The community’s big heart was on display for the world to see. It is among the first of what should be a series of good deeds as the storm-ravaged seek shelter in Northeast Alabama. Perhaps the last time this region witnessed such mass neighborliness was during the Jimmy Carter Work Project in 2003. Back then, workers pitched in to create new homes for 36 families in Anniston.

This time, the challenge was different, more urgent. On Monday, as many as 2,000 volunteers set about to spruce up the grounds of what was once military housing and will soon be homes for people left homeless by Hurricane Katrina.

Spirits have been sagging. Like the rest of the world, we’ve spent the better part of a week watching folks stranded in New Orleans and elsewhere along the Gulf Coast desperately begging for relief that was too slow in arriving.

Many have wondered, can this be our United States of America?

The antidote to low morale could be found on the grounds of the old fort in Anniston. At 8 in the morning, a line of cars stretched for more than a mile, inching along the road leading to the base’s PX. The total continued to climb throughout the morning. First, to 800, then 1,500. Finally, around 11:30, the tally was said to be near 2,000 people, some coming from as far away as Atlanta, Mississippi, Texas, Arizona and Tennessee. Here it is, the spirit of America, a people who look after each other, who offer comfort during crisis. What a relief it was to see it in action on this memorable Labor Day.

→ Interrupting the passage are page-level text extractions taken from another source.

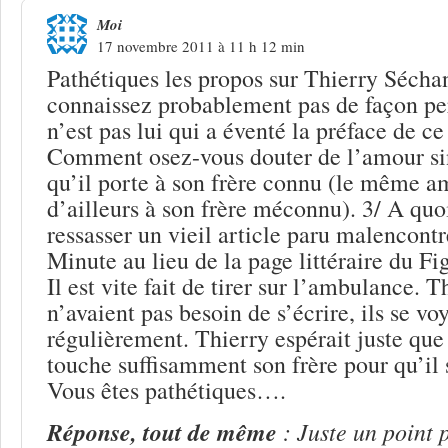
Moi
17 novembre 2011 à 11 h 12 min
Pathétiques les propos sur Thierry Sécha
connaissez probablement pas de façon per
n’est pas lui qui a éventé la préface de ce 
Comment osez-vous douter de l’amour si
qu’il porte à son frère connu (le même a
d’ailleurs à son frère méconnu). 3/ A quoi
ressasser un vieil article paru malencon
Minute au lieu de la page littéraire du F
Il est vite fait de tirer sur l’ambulance. 
n’avaient pas besoin de s’écrire, ils se vo
régulièrement. Thierry espérait juste que 
touche suffisamment son frère pour qu’il
Vous êtes pathétiques….
Réponse, tout de même
: Juste un point 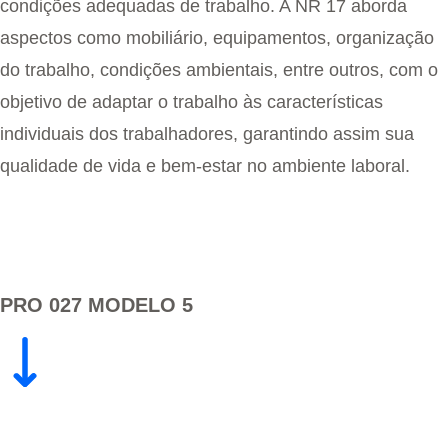
condições adequadas de trabalho. A NR 17 aborda
aspectos como mobiliário, equipamentos, organização
do trabalho, condições ambientais, entre outros, com o
objetivo de adaptar o trabalho às características
individuais dos trabalhadores, garantindo assim sua
qualidade de vida e bem-estar no ambiente laboral.
PRO 027 MODELO 5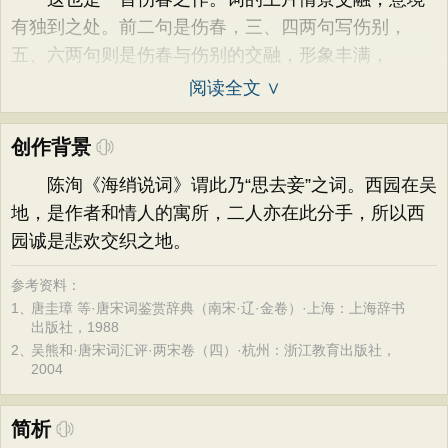
有独到之处。前二句是伤春，三、四两句写伤别，
五、六两句则是伤春与伤别的交融，形象丰满，
阅读全文 ∨
创作背景
陈洵《海绡说词》谓此乃“思去妾”之词。西园在吴
地，是作者和情人的寓所，二人亦在此分手，所以西
园诚是悲欢交织之地。
参考资料：
1、
唐圭璋 等·唐宋词鉴赏辞典（南宋·辽·金卷）·上海：上海辞书
出版社，1988
2、
吴熊和·唐宋词汇评·两宋卷（四）·杭州：浙江教育出版社，
2004
简析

Once on the grounds, the volunteers went to work. In one section near the "starships" — the name for the housing complexes — clouds of dust shot into the air as a dozen Weedeaters went to work. Grass was cut. A convoy of lawnmowers moved past. Brush was cleared and stacked along the road. One enterprising soul brought a dumptruck and nimbly maneuvered it around the buildings to haul off weeds, trash and tree limbs.

Occasionally, a pickup truck carrying water bottles would drive by to offer refreshment to sweaty workers.

Everyone — young and old, black, white and brown — did their part.

Little by little, the outside of a facility that has been dormant for years began to look presentable.

The human spirit came shining through.

We can’t rescue those who waited and waited outside the Superdome and the New Orleans convention center. We can’t fly helicopters to daringly lift up homeowners stuck on rooftops. We can’t dig through rubble. We can’t provide security on dangerous streets.

But we can and did pitch in the best we could. We’ve got company coming. Thanks to the sweat of thousands, these new residences look a little more like home, which is precisely what they will soon be for people who may feel as if they are on shaky ground. Here is solid, dry ground, and it’s freshly mowed, too.

To those evacuees who will be arriving soon at McClellan, let this be known: This community welcomes you in your time of need. A couple thousand of your new neighbors just did a little Labor Day yardwork to spruce up your new home.